Within the field of dermatology itself, Croitoru et al reviewed systematic reviews published between 2013 and 2017 in 5 major dermatology journals, including the same 4 journals investigated here. As we did, the authors reported room for greater compliance with the PRISMA statement, but noted an increase in the proportion of PRISMA items that are fully reported yearly. The authors found that in 2017, 65% of evaluated PRISMA items were fully reported compared with 53% in 2013.

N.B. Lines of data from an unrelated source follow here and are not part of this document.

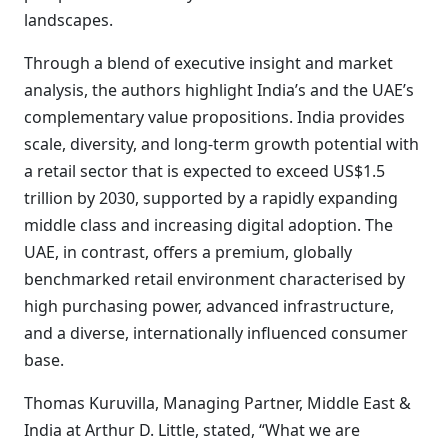
landscapes.
Through a blend of executive insight and market
analysis, the authors highlight India’s and the UAE’s
complementary value propositions. India provides
scale, diversity, and long-term growth potential with
a retail sector that is expected to exceed US$1.5
trillion by 2030, supported by a rapidly expanding
middle class and increasing digital adoption. The
UAE, in contrast, offers a premium, globally
benchmarked retail environment characterised by
high purchasing power, advanced infrastructure,
and a diverse, internationally influenced consumer
base.
Thomas Kuruvilla, Managing Partner, Middle East &
India at Arthur D. Little, stated, “What we are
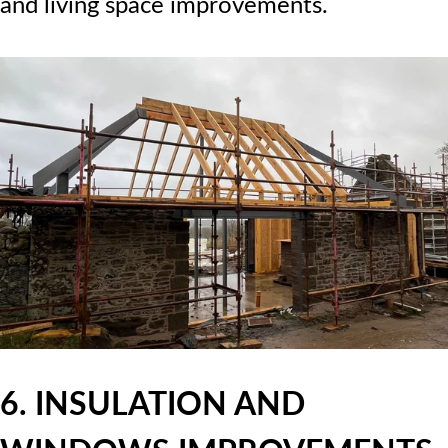
and living space improvements.
6. INSULATION AND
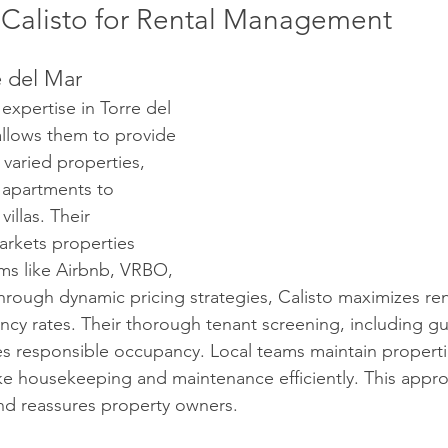
Calisto for Rental Management
e del Mar
expertise in Torre del 
allows them to provide 
 varied properties, 
apartments to 
illas. Their 
rkets properties 
rms like Airbnb, VRBO, 
rough dynamic pricing strategies, Calisto maximizes re
cy rates. Their thorough tenant screening, including gu
s responsible occupancy. Local teams maintain propertie
ike housekeeping and maintenance efficiently. This app
nd reassures property owners.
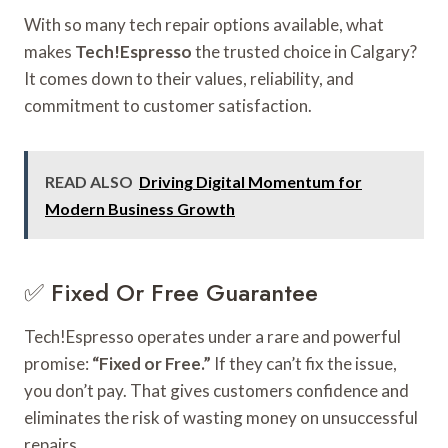
With so many tech repair options available, what
makes
Tech!Espresso
the trusted choice in Calgary?
It comes down to their values, reliability, and
commitment to customer satisfaction.
READ ALSO
Driving Digital Momentum for
Modern Business Growth
✅ Fixed Or Free Guarantee
Tech!Espresso operates under a rare and powerful
promise:
“Fixed or Free.”
If they can’t fix the issue,
you don’t pay. That gives customers confidence and
eliminates the risk of wasting money on unsuccessful
repairs.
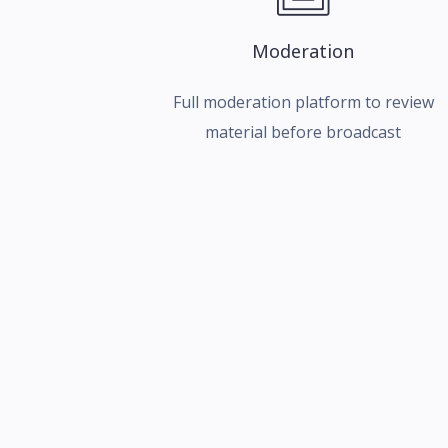
Moderation
Full moderation platform to review
material before broadcast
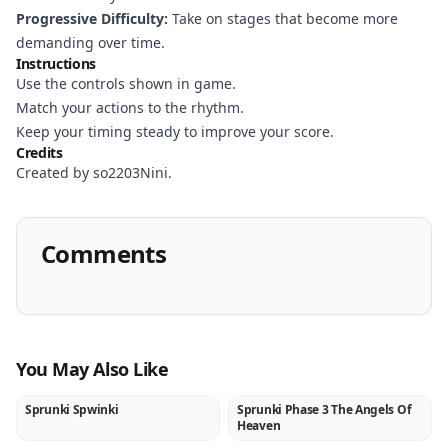
Progressive Difficulty:
Take on stages that become more
demanding over time.
Instructions
Use the controls shown in game.
Match your actions to the rhythm.
Keep your timing steady to improve your score.
Credits
Created by so2203Nini.
Comments
You May Also Like
Sprunki Spwinki
Sprunki Phase 3 The Angels Of
NEW
NEW
Heaven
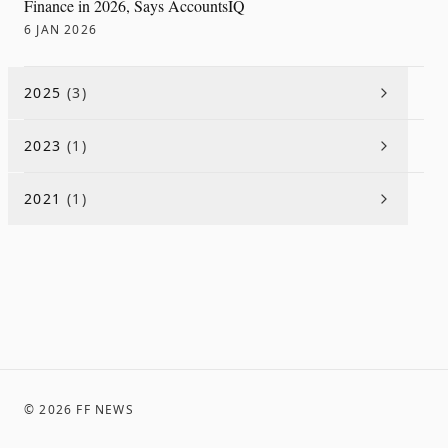
Finance in 2026, Says AccountsIQ
6 JAN 2026
2025
(
3
)
2023
(
1
)
2021
(
1
)
©
2026
FF NEWS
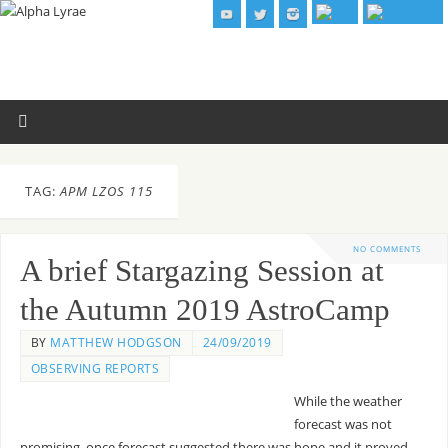
TAG:
APM LZOS 115
NO COMMENTS
A brief Stargazing Session at
the Autumn 2019 AstroCamp
BY
MATTHEW HODGSON
24/09/2019
OBSERVING REPORTS
While the weather
forecast was not
promising, once forecast suggested there was hope and it proved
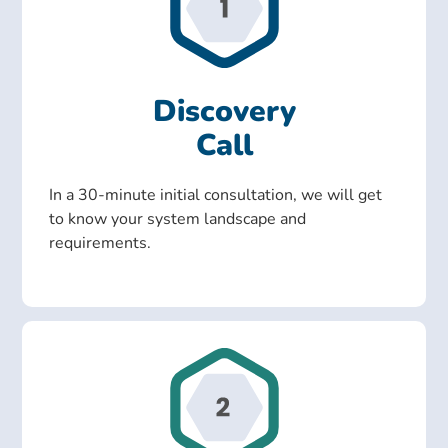
Discovery
Call
In a 30-minute initial consultation, we will get
to know your system landscape and
requirements.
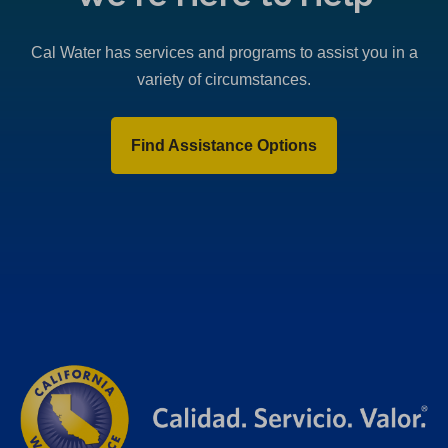
Cal Water has services and programs to assist you in a
variety of circumstances.
Find Assistance Options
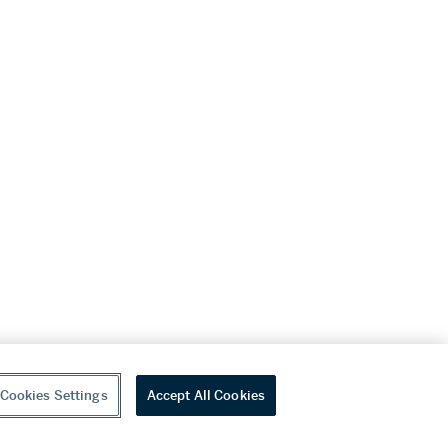
Cookies Settings
Accept All Cookies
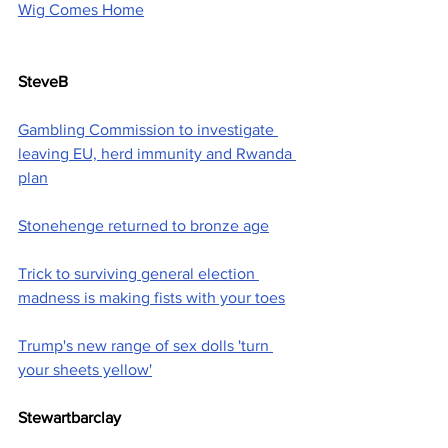
Wig Comes Home
SteveB
Gambling Commission to investigate 
leaving EU, herd immunity and Rwanda 
plan
Stonehenge returned to bronze age
Trick to surviving general election 
madness is making fists with your toes
Trump's new range of sex dolls 'turn 
your sheets yellow'
Stewartbarclay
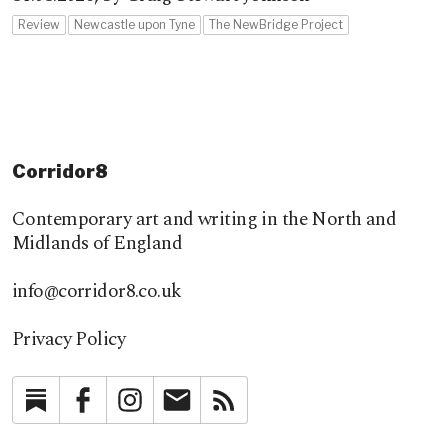
Review
Newcastle upon Tyne
The NewBridge Project
Corridor8
Contemporary art and writing in the North and
Midlands of England
info@corridor8.co.uk
Privacy Policy
Substack
Facebook
Instagram
Newsletter
RSS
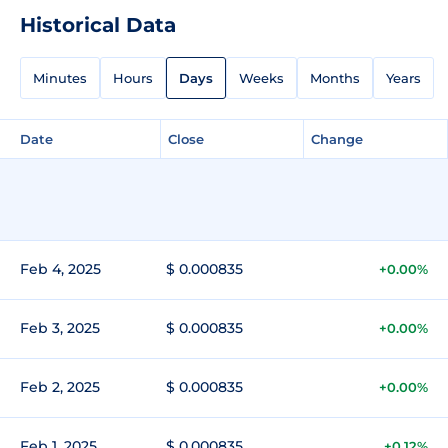
Historical Data
Minutes
Hours
Days
Weeks
Months
Years
Date
Close
Change
Feb 4, 2025
$ 0.000835
+0.00%
Feb 3, 2025
$ 0.000835
+0.00%
Feb 2, 2025
$ 0.000835
+0.00%
Feb 1, 2025
$ 0.000835
+0.12%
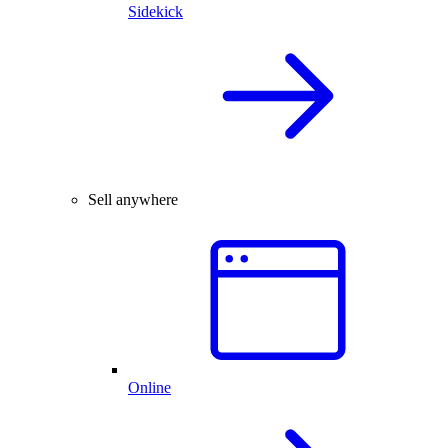
Sidekick
Sell anywhere
Online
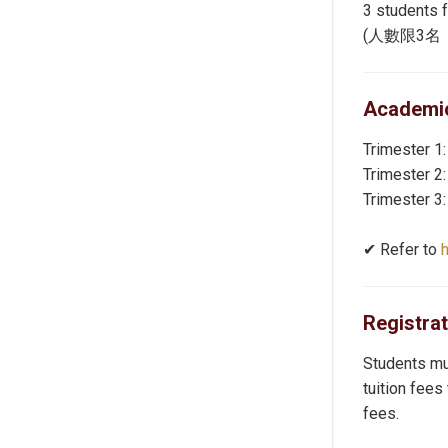
3 students 
(人數限3
Academic
Trimester 1:
Trimester 2:
Trimester 3:
✔︎ Refer to
Registra
Students mus
tuition fees
fees.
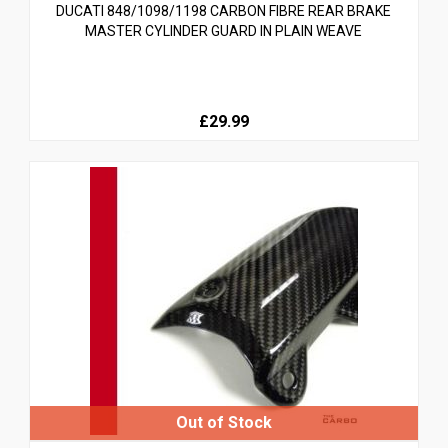
DUCATI 848/1098/1198 CARBON FIBRE REAR BRAKE
MASTER CYLINDER GUARD IN PLAIN WEAVE
£29.99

Similar items appear to be underreported across dermatology, as well as other fields. In our study, the most underreported items were item 5 (protocol and registration), item 12 (risk of bias in individual studies), and item 22 (risk of bias across studies). The same items were also similarly poorly reported by other studies; for example, across otolaryngology journals, craniofacial journals, and other larger-scale studies of reporting quality.,, The reporting of protocols, publishing protocols, and registering studies is an important step in robust medical research. They not only allow independent peer review of the study at hand, which allows improvements in study methodology, but also ensure complete transparency in differences between the protocol and the final study. Moreover, protocol registration may help prevent study duplication, in which researchers are able to access databases to ascertain whether there are similar studies in progress. Assessments of risk of bias within individual studies and across studies such as missing studies (known as publication bias) and missing data in included studies (known as selective reporting bias) are also important because if results are missed, it can lead to in overestimation or underestimation of treatment effects.

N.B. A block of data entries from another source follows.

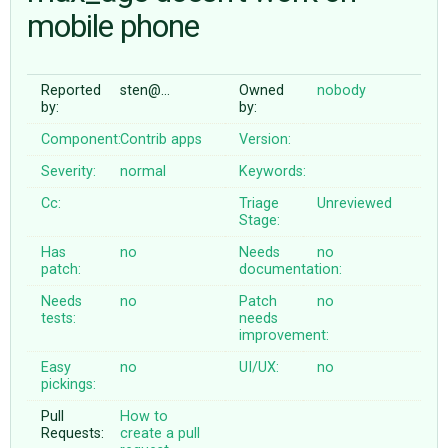
mobile phone
ABOUT
Reported
sten@…
Owned
nobody
by:
by:
♥ DONATE
Component:
Contrib apps
Version:
Severity:
normal
Keywords:
Cc:
Triage
Unreviewed
Stage:
Has
no
Needs
no
patch:
documentation:
Needs
no
Patch
no
tests:
needs
improvement:
Easy
no
UI/UX:
no
pickings:
Pull
How to
Requests:
create a pull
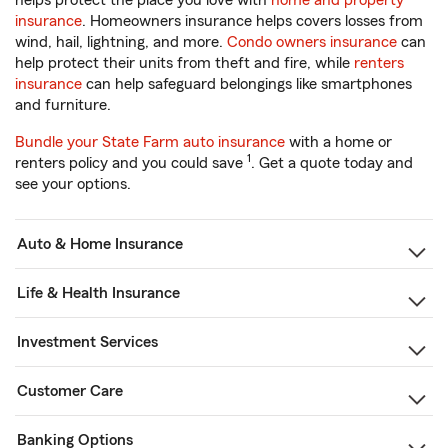
helps protect the place you love with
home and property
insurance
. Homeowners insurance helps covers losses from
wind, hail, lightning, and more.
Condo owners insurance
can
help protect their units from theft and fire, while
renters
insurance
can help safeguard belongings like smartphones
and furniture.
Bundle your State Farm auto insurance
with a home or
1
renters policy and you could save
. Get a quote today and
see your options.
Auto & Home Insurance
Life & Health Insurance
Investment Services
Customer Care
Banking Options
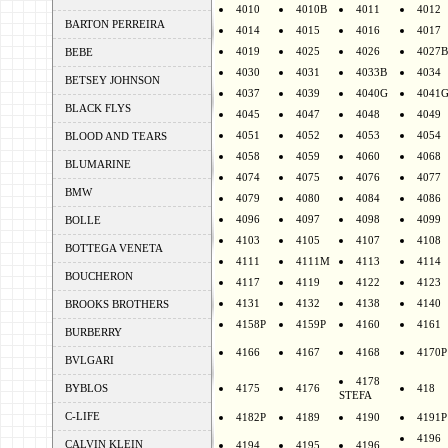
4010
4010B
4011
4012
BARTON PERREIRA
4014
4015
4016
4017
4019
4025
4026
4027B
BEBE
4030
4031
4033B
4034
BETSEY JOHNSON
4037
4039
4040G
4041
BLACK FLYS
4045
4047
4048
4049
4051
4052
4053
4054
BLOOD AND TEARS
4058
4059
4060
4068
BLUMARINE
4074
4075
4076
4077
BMW
4079
4080
4084
4086
4096
4097
4098
4099
BOLLE
4103
4105
4107
4108
BOTTEGA VENETA
4111
4111M
4113
4114
BOUCHERON
4117
4119
4122
4123
4131
4132
4138
4140
BROOKS BROTHERS
4158P
4159P
4160
4161
BURBERRY
4166
4167
4168
4170P
BVLGARI
4178
BYBLOS
4175
4176
418
STEFA
C-LIFE
4182P
4189
4190
4191P
4196
CALVIN KLEIN
4194
4195
4196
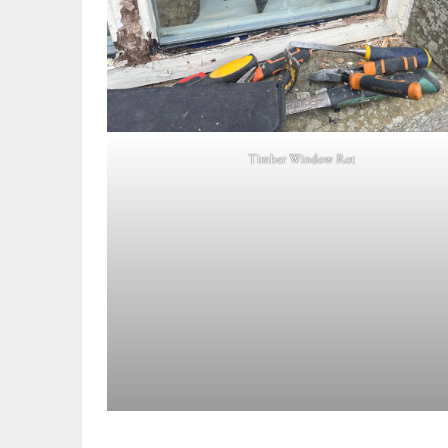
Timber Window Rot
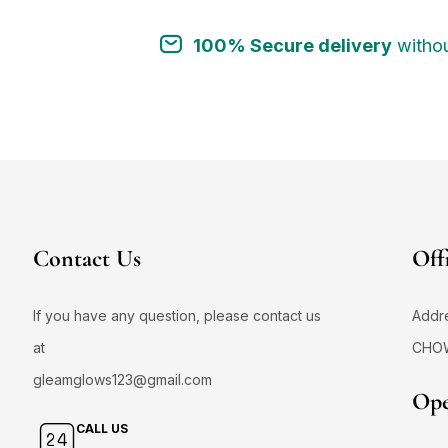
100% Secure delivery
withou
Contact Us
Off
If you have any question, please contact us
Addr
at
CHO
gleamglows123@gmail.com
Ope
CALL US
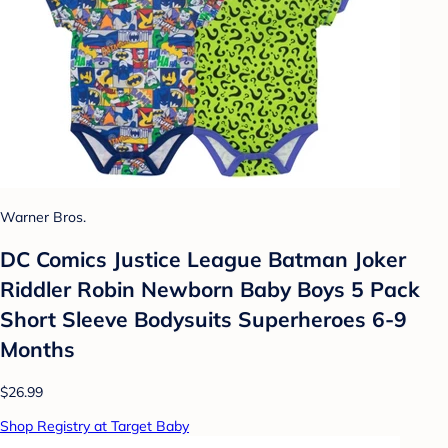
Warner Bros.
DC Comics Justice League Batman Joker
Riddler Robin Newborn Baby Boys 5 Pack
Short Sleeve Bodysuits Superheroes 6-9
Months
$26.99
Shop Registry at Target Baby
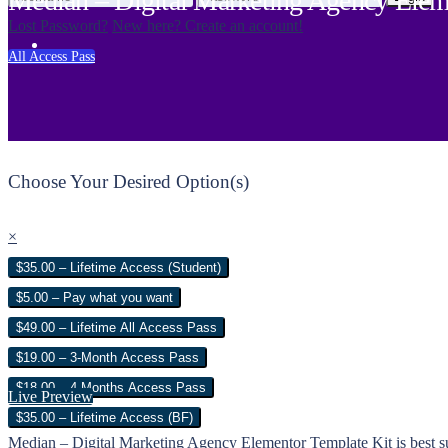
Median – Digital Marketing Agency Elem
Lost Password?
New here? Create an account!
All Access Pass
Choose Your Desired Option(s)
×
$35.00 – Lifetime Access (Student)
$5.00 – Pay what you want
$49.00 – Lifetime All Access Pass
$19.00 – 3-Month Access Pass
$18.00 – 4 Months Access Pass
Live Preview
$35.00 – Lifetime Access (BF)
Median – Digital Marketing Agency Elementor Template Kit is best sui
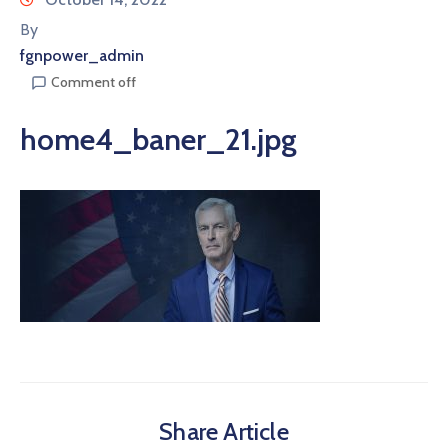
By
fgnpower_admin
Comment off
home4_baner_21.jpg
Share Article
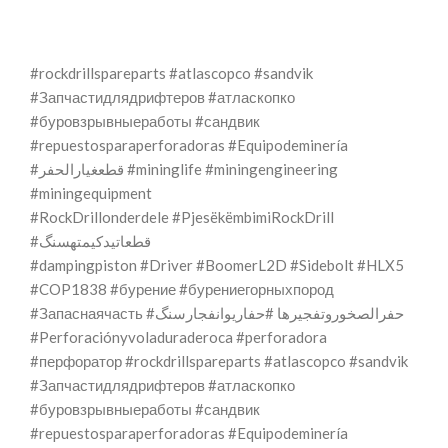
#rockdrillspareparts #atlascopco #sandvik
#Запчастидлядрифтеров #атласкопко
#буровзрывныеработы #сандвик
#repuestosparaperforadoras #Equipodeminería
#قطعغيارالحفر #mininglife #miningengineering
#miningequipment
#RockDrillonderdele #PjesëkëmbimiRockDrill
#قطعاتیدکیمتهسنگ
#dampingpiston #Driver #BoomerL2D #Sidebolt #HLX5
#COP1838 #бурение #бурениегорныхпород
#Запаснаячасть #حفرالصخوروتفجيرها #حفاریوانفجارسنگ
#Perforaciónyvoladuraderoca #perforadora
#перфоратор #rockdrillspareparts #atlascopco #sandvik
#Запчастидлядрифтеров #атласкопко
#буровзрывныеработы #сандвик
#repuestosparaperforadoras #Equipodeminería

There are a number of limitations to this study. First, our analysis is limited to 4 major dermatology journals. Although these journals represent a large proportion of dermatology-related research output, critical systematic reviews and meta-analyses published in other dermatologic journals were not included. Our analysis is also limited by the subjectivity of assessing compliance with individual PRISMA items. We attempted to minimize this bias by training data collectors, using independent duplicate scoring, and using independent review of differences by another author, as detailed in our protocol. Our assessment of registration and protocol entirely depended on whether this detail was included by authors within the articles; we did not conduct searches of registries for this information. Finally, we acknowledge that in some instances failure to report compliance with individual PRISMA items within the article does not necessarily mean noncompliance; for example, word count limits may result in curtailing of detail, which in turn may underreport actual PRISMA compliance. Moreover, it is possible that certain items were not reported simply because the assessment was not carried out; for example, risk of bias was not assessed and hence not reported or protocols were not carried out and therefore not reported.

Conclusions

The reporting of systematic reviews and meta-analyses in the top 5 dermatologic journals is currently suboptimal, with scope for improvement in compliance with the PRISMA statement, most notably in relation to protocol and registration, as well as the assessment of bias. We demonstrate here that overall compliance with the PRISMA statement has improved, but more vigilance is required to improve compliance further. Researchers should attempt to familiarize themselves with the PRISMA statement both before conducting research and at article creation. Journals may encourage reporting in accordance with PRISMA guidelines through a variety of means (eg, a mandatory completed PRISMA checklist that is provided at submission, the provision of software to “screen for compliance”). Future work may also include investigation into the reasons behind incomplete reporting, aiming to identify barriers that authors may face in producing articles that are maximally compliant, and providing assistance to overcome such barriers.